When it comes to a virtual server in the cloud, such as a Linode, there is no added benefit from privacy extensions. A Linode’s MAC address doesn’t contain a real OUI for an attacker to gain from reconnaissance. It's also not a mobile device that is constantly changing networks, or a desktop computer on your small home network. All that said, if you’d like the effect of privacy extensions for your Linode (temporary addresses to prevent correlation of your activities), a workaround may be to write a script that appends pseudo-random interface identifiers to the prefix of your own /64 pools, which can run periodically as a cron job.
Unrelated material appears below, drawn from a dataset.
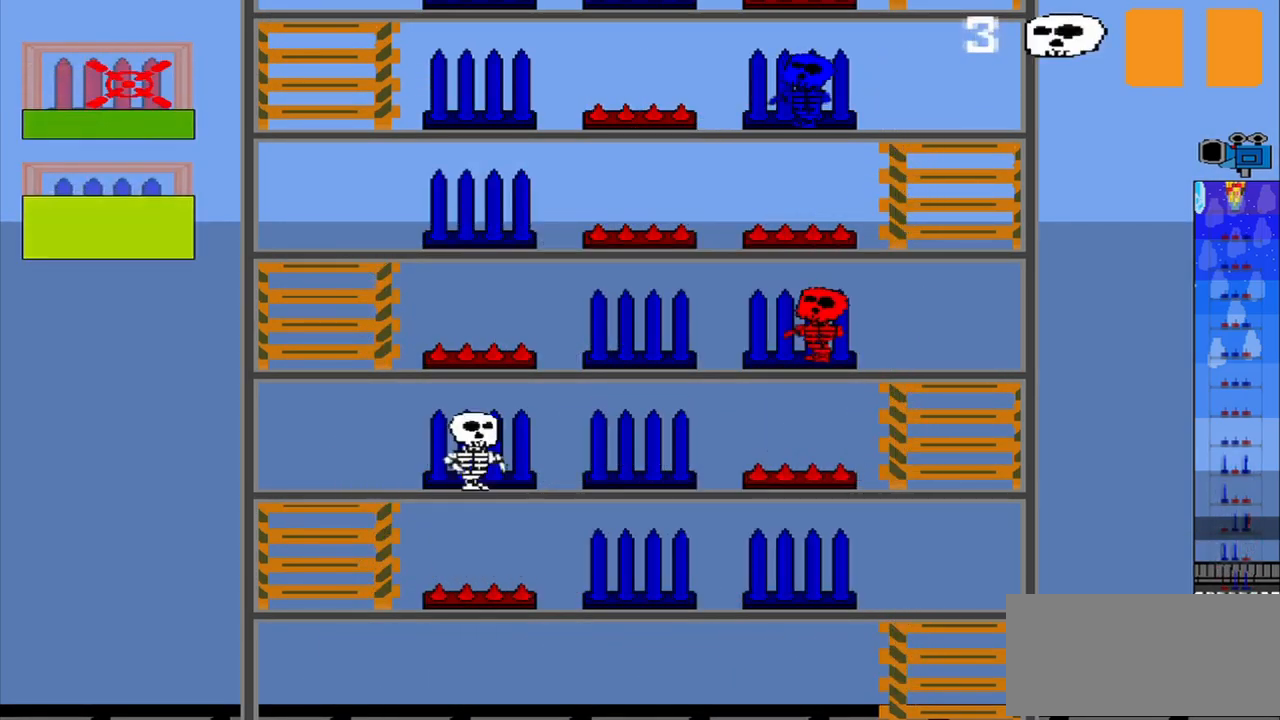
{"buttons": [], "left_stick": "center", "events": [[125, "left_stick", "center"], [334, "left_stick", "down"], [417, "left_stick", "center"]]}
I wrote a simple bash script to demonstrate the idea.
#!/bin/bash
# overwrite /etc/network/interfaces with template
# simple way to flush out expired pool addresses
cat << EOF > /etc/network/interfaces
# /etc/network/interfaces
auto lo
iface lo inet loopback
auto eth0
allow-hotplug eth0
iface eth0 inet6 auto
iface eth0 inet static
address 72.14.180.202/24
gateway 72.14.180.1
up ip addr add 192.168.179.124/17 dev eth0 label eth0:1
down ip addr del 192.168.179.124/17 dev eth0 label eth0:1
iface eth0 inet6 static
address 2600:3c00::f03c:92ff:fe55:b2c3/64
gateway fe80::1
EOF
# generate and append random addresses to pool prefix
for i in {1..10}; do
IP=$(printf "2600:3c00:e000:029b:%s"; openssl rand -hex 8 | sed 's/\(....\)/\1:/g; s/.$//');
echo -e "\niface eth0 inet6 static\n address $IP/64" >> /etc/network/interfaces;
done
# restart networking
systemctl restart networking
# randomly rotate pool addresses for outbound connections
ip6tables -t nat -F
for i in `ip a | grep e000 | awk '{print $2}' | awk -F / '{print $1}'`; do
ip6tables -t nat -I POSTROUTING -m state --state NEW,ESTABLISHED,RELATED -o eth0 -m statistic --mode nth --every 10 --packet 0 -j SNAT --to-source $i
done
# make sure slaac doesn't sneak in
x=$(ip a | grep 2600:3c00:: | awk '{print $2}' | awk -F / '{print $1}')
z=$(ip a | grep e000 | awk '{print $2}' | awk -F / '{print $1}' | tail -n 1)
ip6tables -t nat -A POSTROUTING -s $x -o eth0 -j SNAT --to-source $z
exit 0
Plugin your own /64 prefix and tune for your distribution and firewall, using any scripting language you like. Have fun with it!